§ **WORK ITEM**: Will you extract the entries word for word? Images should not appear in the copy.

§ **DATA TO PROCESS**:
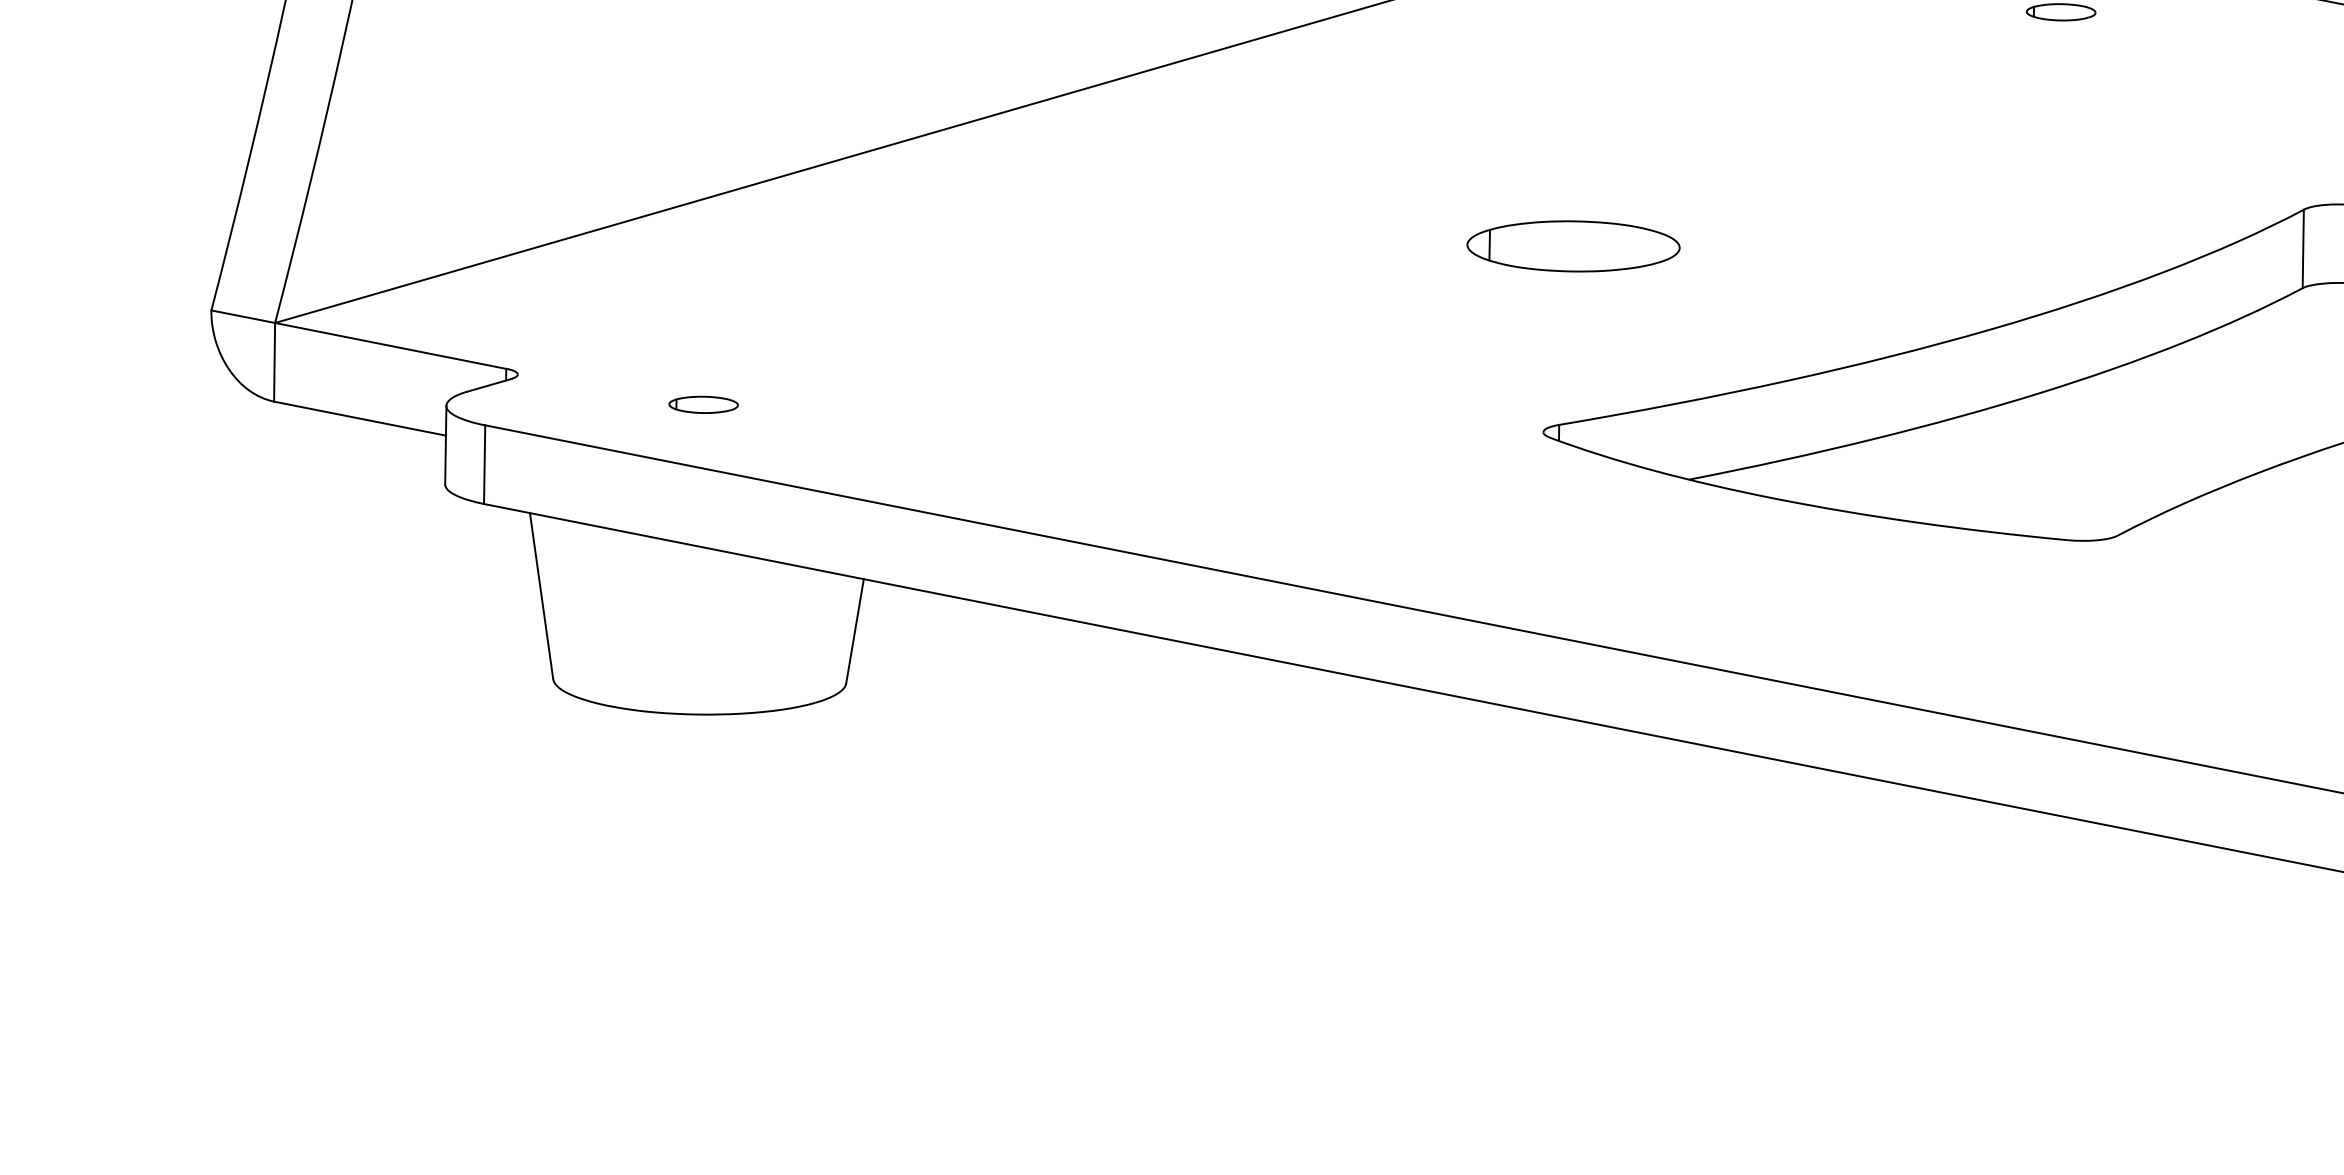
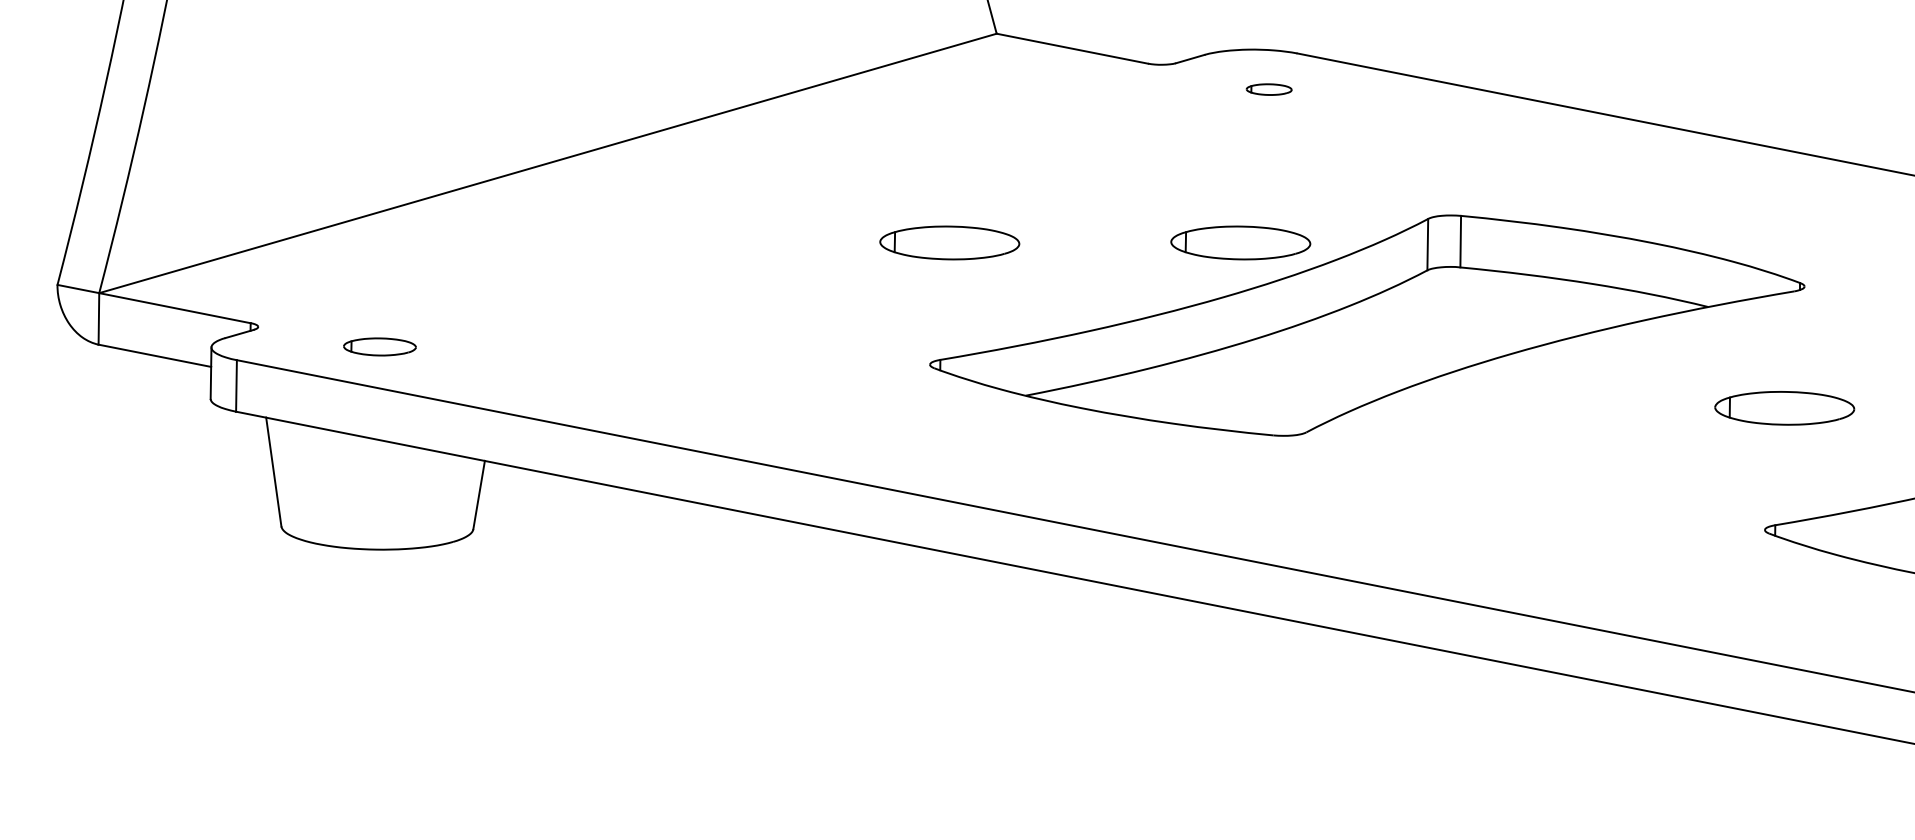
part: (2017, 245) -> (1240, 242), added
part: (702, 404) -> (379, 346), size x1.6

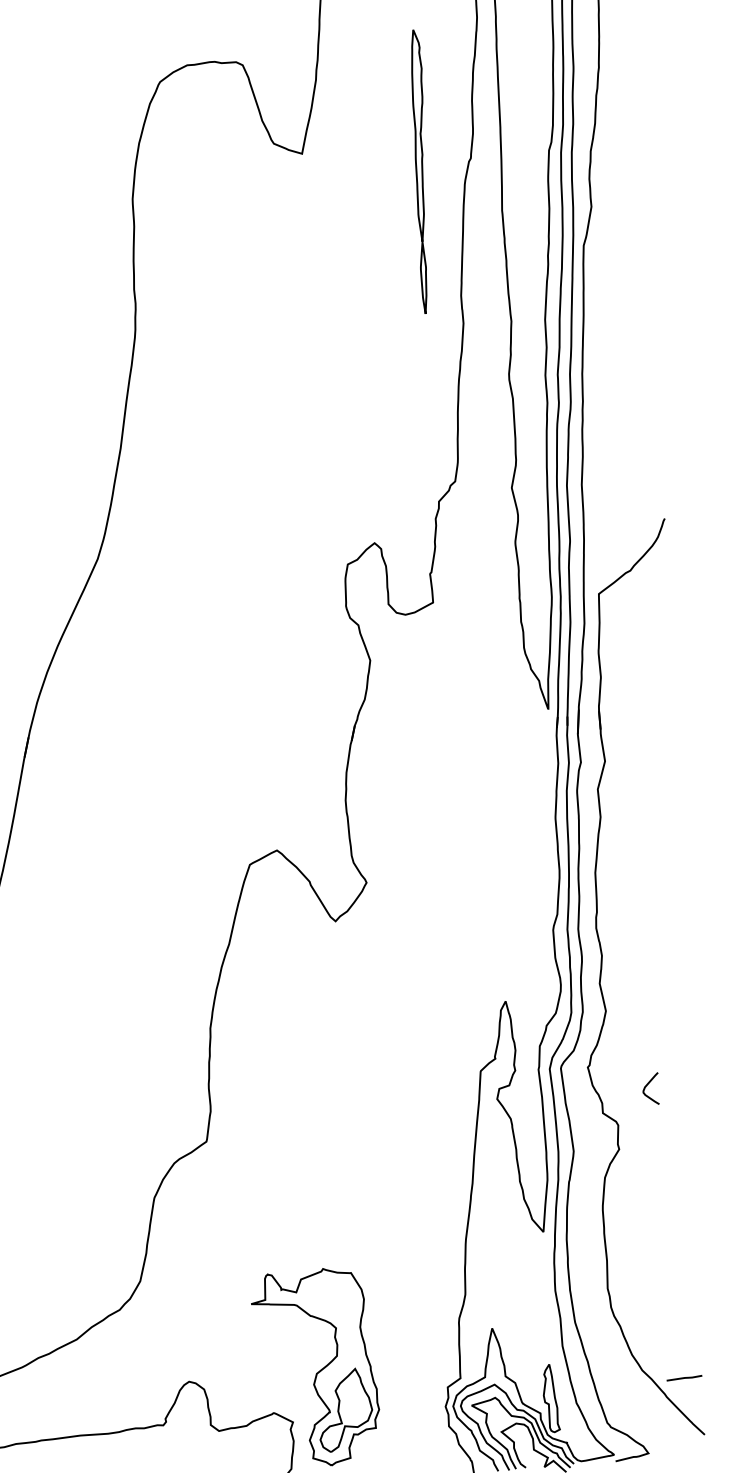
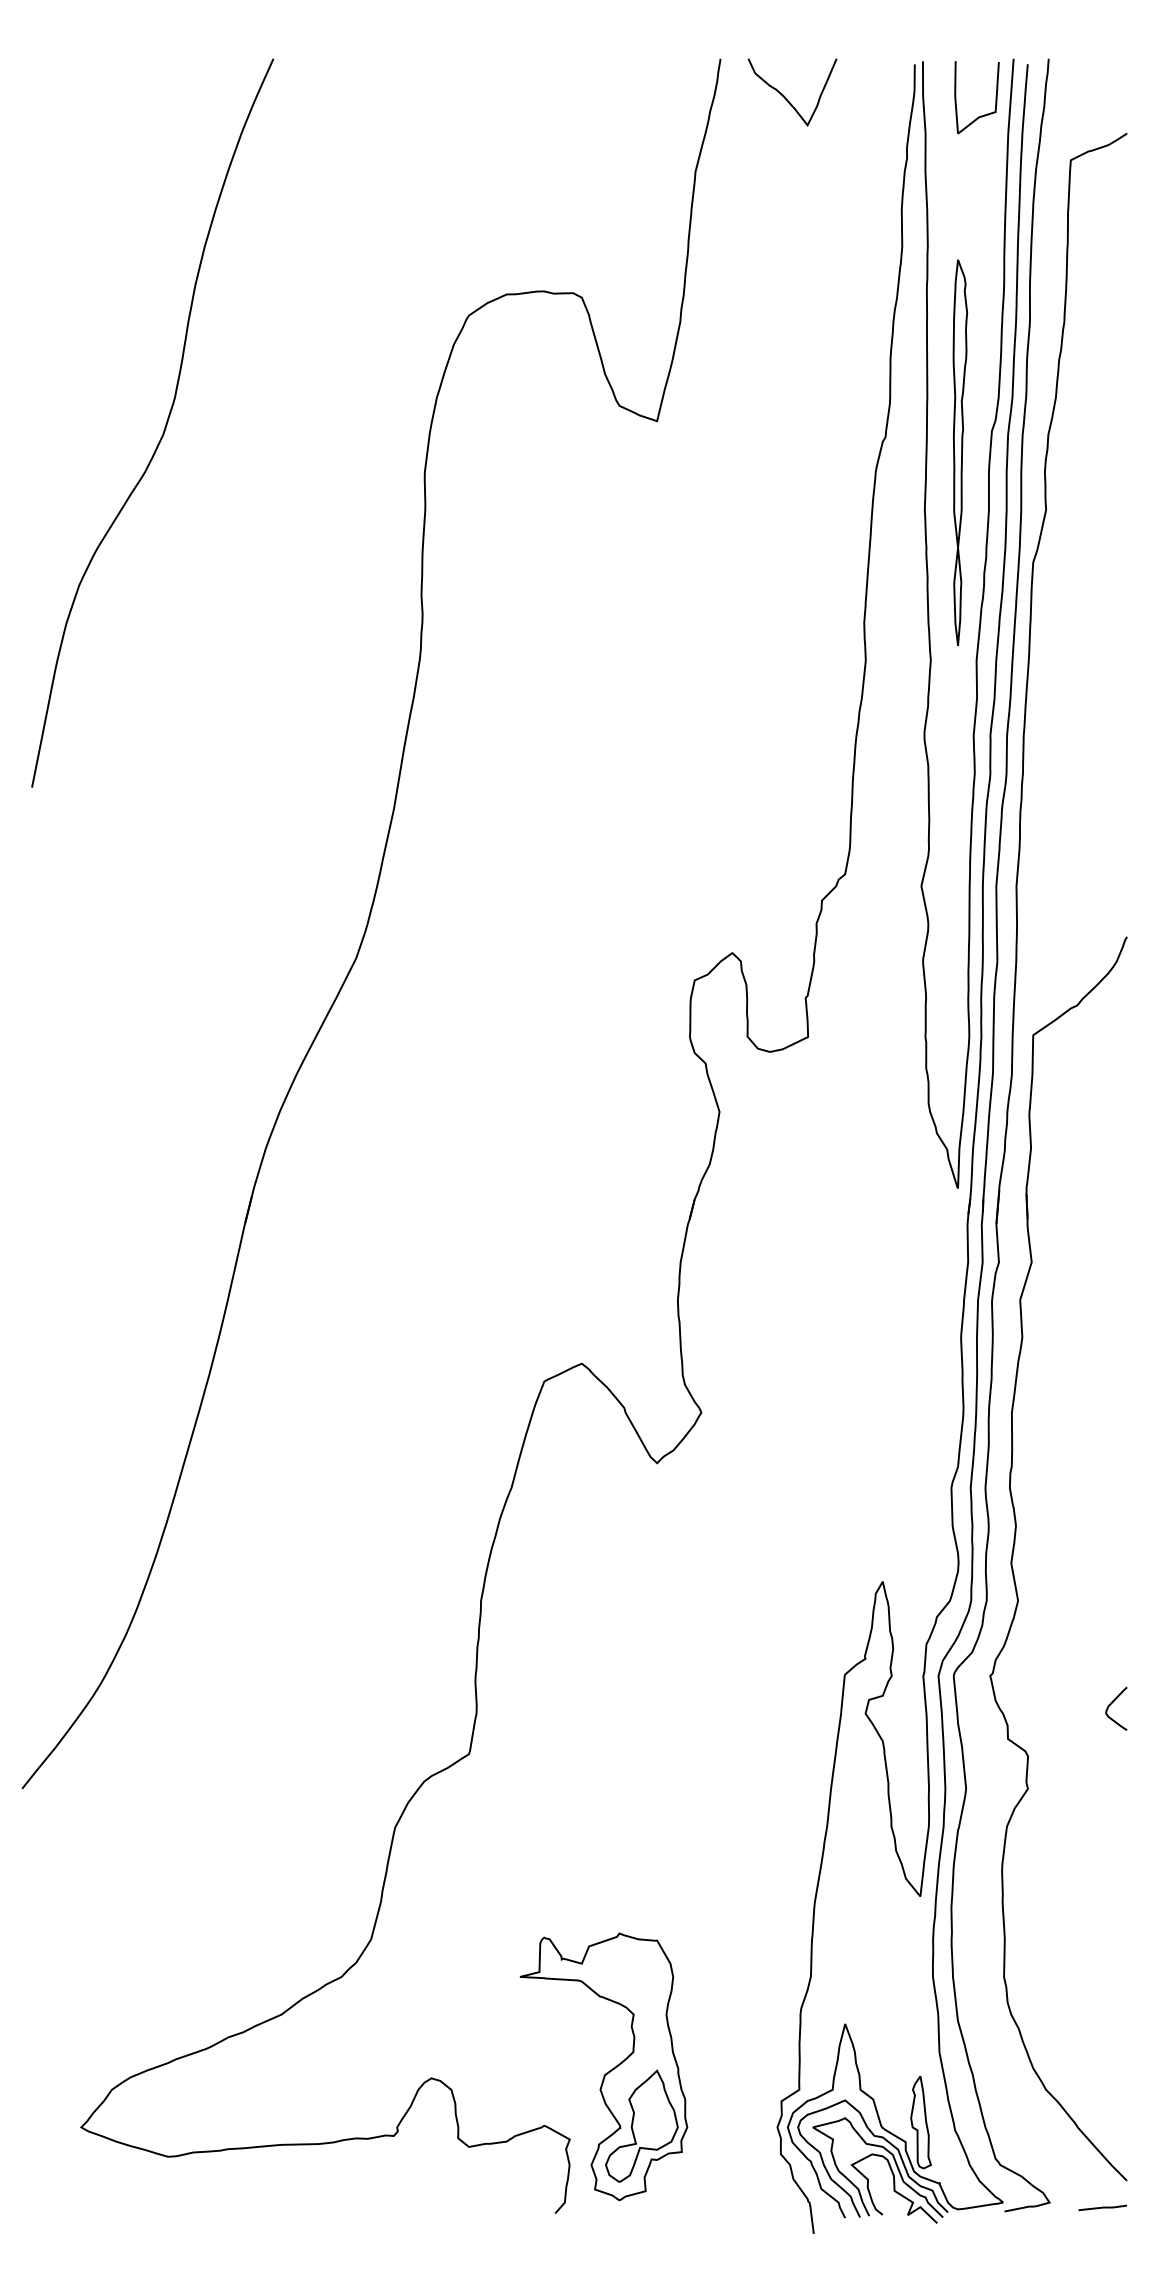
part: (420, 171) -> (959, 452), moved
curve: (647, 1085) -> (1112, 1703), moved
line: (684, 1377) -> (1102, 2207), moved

§ **REPLY TO THE TASK**:
part: (2017, 245) -> (1240, 242), added
part: (702, 404) -> (379, 346), size x1.6

part: (420, 171) -> (959, 452), moved
curve: (647, 1085) -> (1112, 1703), moved
line: (684, 1377) -> (1102, 2207), moved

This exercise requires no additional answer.